What sweet timing that my new home battery arrived for install on Earth Day. The battery will pay for itself by storing excess energy from our solar panels during the day for use in the evening when electric rates are more expensive. What’s more, we have back up power even if the power goes out, such as during a power safety shut off. State rebates and a special incentive for our area bring down the cost.

That extra incentive is because Swell’s network of home batteries is part of a larger battery storage effort in our region helping us avoid building another polluting power plant in Oxnard. Defeating the proposed Puente power plant and getting all these clean energy battery storage projects instead is a major win for renewable energy in our region. You can get a home solar and storage estimate at https://www.swellenergy.com/sierraclub

Battery Bonanza

Apart from Swell, most of the battery storage going up in our region are large commercial installations. In fact, Strata Solar’s 100-megawatt battery storage project slated near Oxnard will be one of the largest in the nation. It will store enough energy to power 80,000 homes and businesses for four hours.

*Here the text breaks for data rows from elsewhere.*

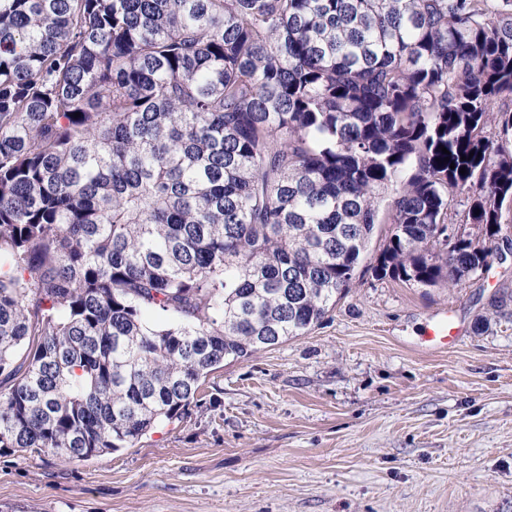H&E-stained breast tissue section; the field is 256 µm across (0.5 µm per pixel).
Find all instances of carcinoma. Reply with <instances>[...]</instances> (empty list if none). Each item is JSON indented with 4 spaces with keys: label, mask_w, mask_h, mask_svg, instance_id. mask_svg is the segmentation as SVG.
Returning <instances> with one entry per match:
<instances>
[{
    "label": "carcinoma",
    "mask_w": 512,
    "mask_h": 512,
    "mask_svg": "<svg viewBox=\"0 0 512 512\" xmlns=\"http://www.w3.org/2000/svg\"><path fill=\"white\" fill-rule=\"evenodd\" d=\"M502 243L512 0H0L1 452L130 448L360 266Z\"/></svg>",
    "instance_id": "1"
}]
</instances>
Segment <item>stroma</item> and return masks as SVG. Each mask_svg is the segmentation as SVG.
Segmentation results:
<instances>
[{"label":"stroma","instance_id":"1","mask_svg":"<svg viewBox=\"0 0 512 512\" xmlns=\"http://www.w3.org/2000/svg\"><path fill=\"white\" fill-rule=\"evenodd\" d=\"M0 512H512V255L455 289L359 274L134 447L1 453Z\"/></svg>","mask_w":512,"mask_h":512}]
</instances>
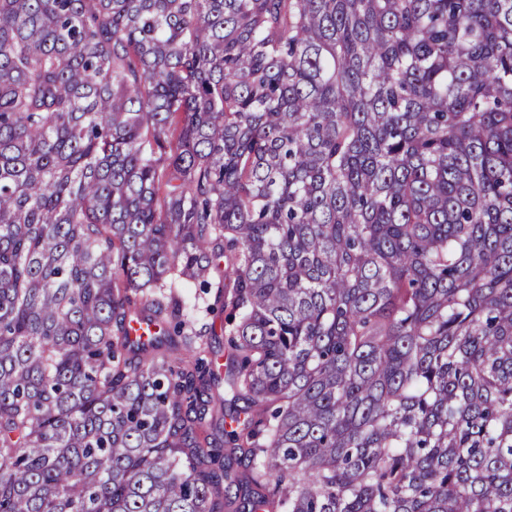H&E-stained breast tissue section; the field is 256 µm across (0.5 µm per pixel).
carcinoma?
I'll return each mask as SVG.
<instances>
[{
  "label": "carcinoma",
  "mask_w": 512,
  "mask_h": 512,
  "mask_svg": "<svg viewBox=\"0 0 512 512\" xmlns=\"http://www.w3.org/2000/svg\"><path fill=\"white\" fill-rule=\"evenodd\" d=\"M0 512H512V0H0Z\"/></svg>",
  "instance_id": "1"
}]
</instances>
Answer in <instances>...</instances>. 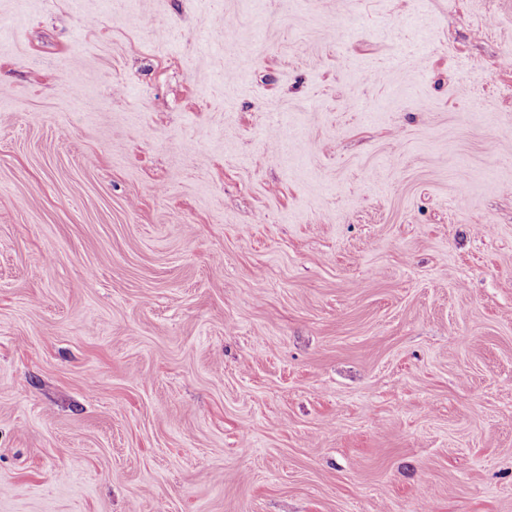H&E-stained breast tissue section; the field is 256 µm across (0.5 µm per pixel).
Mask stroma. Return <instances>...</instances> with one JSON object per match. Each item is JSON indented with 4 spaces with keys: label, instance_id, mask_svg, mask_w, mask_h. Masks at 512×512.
<instances>
[{
    "label": "stroma",
    "instance_id": "stroma-1",
    "mask_svg": "<svg viewBox=\"0 0 512 512\" xmlns=\"http://www.w3.org/2000/svg\"><path fill=\"white\" fill-rule=\"evenodd\" d=\"M0 512H512V0H0Z\"/></svg>",
    "mask_w": 512,
    "mask_h": 512
}]
</instances>
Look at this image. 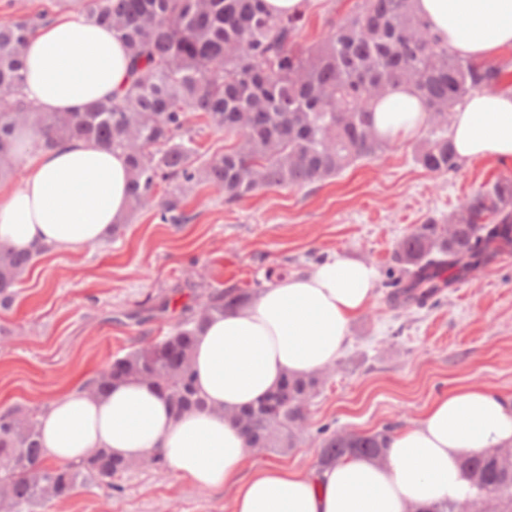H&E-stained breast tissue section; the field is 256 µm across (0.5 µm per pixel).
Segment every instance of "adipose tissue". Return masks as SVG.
Returning <instances> with one entry per match:
<instances>
[{
	"label": "adipose tissue",
	"mask_w": 512,
	"mask_h": 512,
	"mask_svg": "<svg viewBox=\"0 0 512 512\" xmlns=\"http://www.w3.org/2000/svg\"><path fill=\"white\" fill-rule=\"evenodd\" d=\"M415 8L460 56L484 61L512 51V0H415ZM23 71L25 91L41 111L76 112L123 92L129 58L117 31L61 15L30 38ZM426 120L407 87L374 108L384 138H414ZM450 136L463 162L512 160V91L467 97L453 112ZM37 138L31 127L17 133L27 158L18 184H0V241L23 251L107 242L129 210L125 155L87 140L34 153ZM377 280L372 264L338 257L280 278L208 320L192 355L204 410L175 415L156 387L137 381L99 395L81 387L63 393L38 413L47 459L76 461L99 448L133 461L158 453L196 487L232 488V512H431L464 498L471 491L465 459L512 445V400L492 390L453 388L390 434L384 461L346 456L319 474L278 463L253 466L251 448L226 417L284 375L332 366Z\"/></svg>",
	"instance_id": "ef3b65f1"
}]
</instances>
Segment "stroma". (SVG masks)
I'll use <instances>...</instances> for the list:
<instances>
[{
	"mask_svg": "<svg viewBox=\"0 0 512 512\" xmlns=\"http://www.w3.org/2000/svg\"><path fill=\"white\" fill-rule=\"evenodd\" d=\"M355 0H307L297 48L320 43ZM48 12L72 13L68 0H0V24ZM399 141L342 176L303 189L260 192L228 206L215 188H186L189 221L160 223L145 208L121 235L79 251L41 255L0 309V411L39 409L116 357L164 338L206 292L260 289L268 273H304L335 257L394 265L397 241L426 217L461 208L497 175L484 158L448 175L414 160ZM385 285L350 323L344 354L325 372L308 427L288 452L253 453L255 465L313 469L318 431L398 430L449 389L484 386L512 396V259L457 284L420 310L392 308ZM113 494L82 487L42 512H231L232 492L206 491L149 463L123 475Z\"/></svg>",
	"mask_w": 512,
	"mask_h": 512,
	"instance_id": "stroma-1",
	"label": "stroma"
}]
</instances>
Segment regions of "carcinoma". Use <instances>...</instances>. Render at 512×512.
Listing matches in <instances>:
<instances>
[{"mask_svg": "<svg viewBox=\"0 0 512 512\" xmlns=\"http://www.w3.org/2000/svg\"><path fill=\"white\" fill-rule=\"evenodd\" d=\"M79 16L121 33L130 81L123 93L84 112H43L25 95L23 52L42 25L38 14L0 25V177L21 156L17 128L31 126L33 150L63 141L96 140L122 151L131 173L129 215L151 207L162 224L189 220L183 189L214 185L224 204L257 192L306 188L380 155L389 142L374 132L373 107L400 86L414 89L428 112L427 134L415 161L447 176L461 168L449 135L454 108L470 94L497 88L512 62H476L453 53L419 16L414 0H356L353 10L315 48L295 49L304 14L275 16L265 0H77ZM232 144L210 155L192 121ZM176 183L158 195L162 183ZM512 245V178L482 185L460 209L428 218L396 244L388 279L394 307L422 309L494 262ZM35 256L0 243V309H10L16 286ZM250 288L215 289L160 341L115 359L88 385L99 394L137 380L157 387L180 415L206 408L194 385L192 348L208 317L242 305ZM321 374L287 375L252 406L225 417L250 447L294 448L308 419ZM38 410L0 412V512H35L69 498L80 484L107 494L137 465L99 449L61 465L44 458ZM390 430H320L316 469L346 455L384 459ZM473 493L431 512H512V448H493L465 462Z\"/></svg>", "mask_w": 512, "mask_h": 512, "instance_id": "1", "label": "carcinoma"}]
</instances>
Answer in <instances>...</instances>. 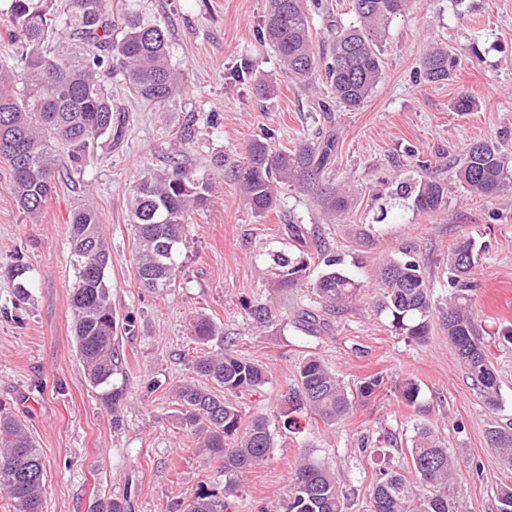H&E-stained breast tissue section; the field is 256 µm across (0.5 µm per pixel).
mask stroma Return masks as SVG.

There have also recently been two 10-megawatt battery projects near Carpinteria approved by the SB County Planning Commission and another one recently approved by the Camarillo Planning Commission. All are part of this larger storage effort alternative to a new gas plant that will compensate for the closure of the Mandalay power plant and the eventual closure of another Oxnard plant, the Ormond Generating Station.
The projects use labor agreements with the Tri-Counties Building and Construction Trades Council to provide local union jobs.

Farming Wind

The 98-megawatt Strauss Wind Project in the hills south of Lompoc received its final permits in early May and construction has begun. Renewable energy, which has zero fuel cost, has been increasingly beating out fossil fuels in grids across the world.

This particular wind project will double the county’s generation of renewable electricity, generating enough clean electricity for 43,000 homes, avoiding approximately 40,000 metric tons of CO2 emissions per year, equivalent to the emissions of 8,000 cars. It will provide an estimated $40 million in tax revenue over the project’s 30-year life and provide 150 temporary construction jobs during this time of high unemployment and need.

Oil Glut 

More puzzling is the continued push for oil expansion permits in SB County despite a global oil glut and record low oil prices that make new oil production uneconomic in the extreme. Lately oil tankers have been idling off California with excess supply, holding some 20 million barrels of oil along the west coast, or nearly enough to satisfy a fifth of the world’s daily oil consumption.

Still, the County is having to process oil project applications. Exxon seeks to restart its oil platforms on the Gaviota coast that have been shut down since the 2015 oil spill. Its application to truck the oil is expected to come up for a decision as soon as July, and this fall the county is expected to issue a draft environmental review of a new oil pipeline proposed by Plains, the same company responsible for causing the spill.

In addition, while two of the three Cat Canyon oil projects near Santa Maria has been withdrawn, the last one is still active seeking to magnify onshore oil production using extreme cyclic steam and acidizing processes.